The Biomechanical Energy Harvester is the culmination of years of biomedical engineering research in SFU’s locomotion lab by Max Donelan, assistant professor of kinesiology (above), in collaboration with researchers Qingguo Li, Veronica Naing, Andy Hoffer and Mei Young. Their device, which resembles an orthopedic knee brace, harvests energy from the end of a walker’s step, when the muscles are working to slow the movement of the leg, in much the same way that hybrid-electric cars recycle power from braking.

Wearing a device on each leg, an individual can generate up to five watts of electricity with little additional physical effort. Walking more quickly generates as much as 13 watts of electricity: at that rate, one minute of walking provides enough electricity to sustain 30 minutes of talk-time on a mobile phone.

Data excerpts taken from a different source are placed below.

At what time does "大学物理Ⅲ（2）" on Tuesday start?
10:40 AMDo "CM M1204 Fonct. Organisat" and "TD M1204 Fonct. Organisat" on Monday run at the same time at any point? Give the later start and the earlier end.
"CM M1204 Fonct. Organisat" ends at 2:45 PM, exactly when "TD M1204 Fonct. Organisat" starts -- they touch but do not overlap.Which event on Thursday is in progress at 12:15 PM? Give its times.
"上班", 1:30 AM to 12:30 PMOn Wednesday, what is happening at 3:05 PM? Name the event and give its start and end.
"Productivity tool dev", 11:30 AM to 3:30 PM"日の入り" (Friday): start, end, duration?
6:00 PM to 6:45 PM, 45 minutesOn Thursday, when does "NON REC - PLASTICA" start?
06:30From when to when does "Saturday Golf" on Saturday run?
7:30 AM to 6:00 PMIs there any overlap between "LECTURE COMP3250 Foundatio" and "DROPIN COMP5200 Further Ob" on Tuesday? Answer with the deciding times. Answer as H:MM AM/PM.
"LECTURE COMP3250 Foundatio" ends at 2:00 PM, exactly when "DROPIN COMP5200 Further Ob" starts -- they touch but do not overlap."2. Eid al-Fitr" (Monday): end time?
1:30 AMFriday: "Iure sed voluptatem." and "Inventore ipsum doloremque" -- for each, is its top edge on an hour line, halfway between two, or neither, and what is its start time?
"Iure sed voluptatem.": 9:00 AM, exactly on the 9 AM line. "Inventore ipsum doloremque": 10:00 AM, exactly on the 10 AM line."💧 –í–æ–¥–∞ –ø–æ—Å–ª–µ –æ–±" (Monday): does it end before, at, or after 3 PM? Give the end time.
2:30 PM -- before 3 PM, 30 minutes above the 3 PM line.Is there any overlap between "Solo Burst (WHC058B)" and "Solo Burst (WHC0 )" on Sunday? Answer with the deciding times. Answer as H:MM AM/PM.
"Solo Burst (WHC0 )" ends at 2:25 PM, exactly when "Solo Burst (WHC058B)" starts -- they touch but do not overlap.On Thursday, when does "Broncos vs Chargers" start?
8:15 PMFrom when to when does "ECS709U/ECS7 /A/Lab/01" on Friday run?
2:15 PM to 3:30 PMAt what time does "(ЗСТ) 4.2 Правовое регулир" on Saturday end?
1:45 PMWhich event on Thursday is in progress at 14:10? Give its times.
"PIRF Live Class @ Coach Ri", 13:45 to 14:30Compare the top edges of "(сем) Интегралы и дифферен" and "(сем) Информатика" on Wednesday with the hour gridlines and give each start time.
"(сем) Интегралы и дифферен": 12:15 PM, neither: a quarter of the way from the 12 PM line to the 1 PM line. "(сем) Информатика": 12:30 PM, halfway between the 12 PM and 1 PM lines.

A physiologist who specializes in the biomechanics of walking, Donelan explains that the device uses sensors and a real-time control system to assist the hamstring muscles in slowing the knee motion. The system only turns on power generation at the end of the walker’s swing phase, just before the foot hits the ground.

“Power from our bodies is efficient and portable,” says Donelan, who points out that eating a 35-gram granola bar, which has as much energy as a 3.5 kg lithium-ion battery, can be efficiently transformed into electricity using the Energy Harvester. What’s more, he says, “the idea of reducing the number of disposable batteries and charging rechargeable batteries with our own motion is compelling.”

Donelan has established an SFU spin-off company, Bionic Power, to commercialize the device. He expects the Energy Harvester to have applications for the military, medical and consumer markets. Soldiers, for example, can carry as much as 13 kg of non-rechargeable batteries to power up to 30 electronic devices. Donelan sees his energy-harvester, coupled with a one-kilogram rechargeable lithium ion battery, as a welcome alternative. A civilian application might help amputees with power-assisted prostheses or extend the operating time of GPS transceivers, digital cameras or headlamps. “It also means a better quality of life for the developing world, where a half-billion children live without easy access to electricity,” he says.

The Biomechanical Energy Harvester is featured in the Feb. 8, 2008 issue of the prestigious U.S. journal, Science.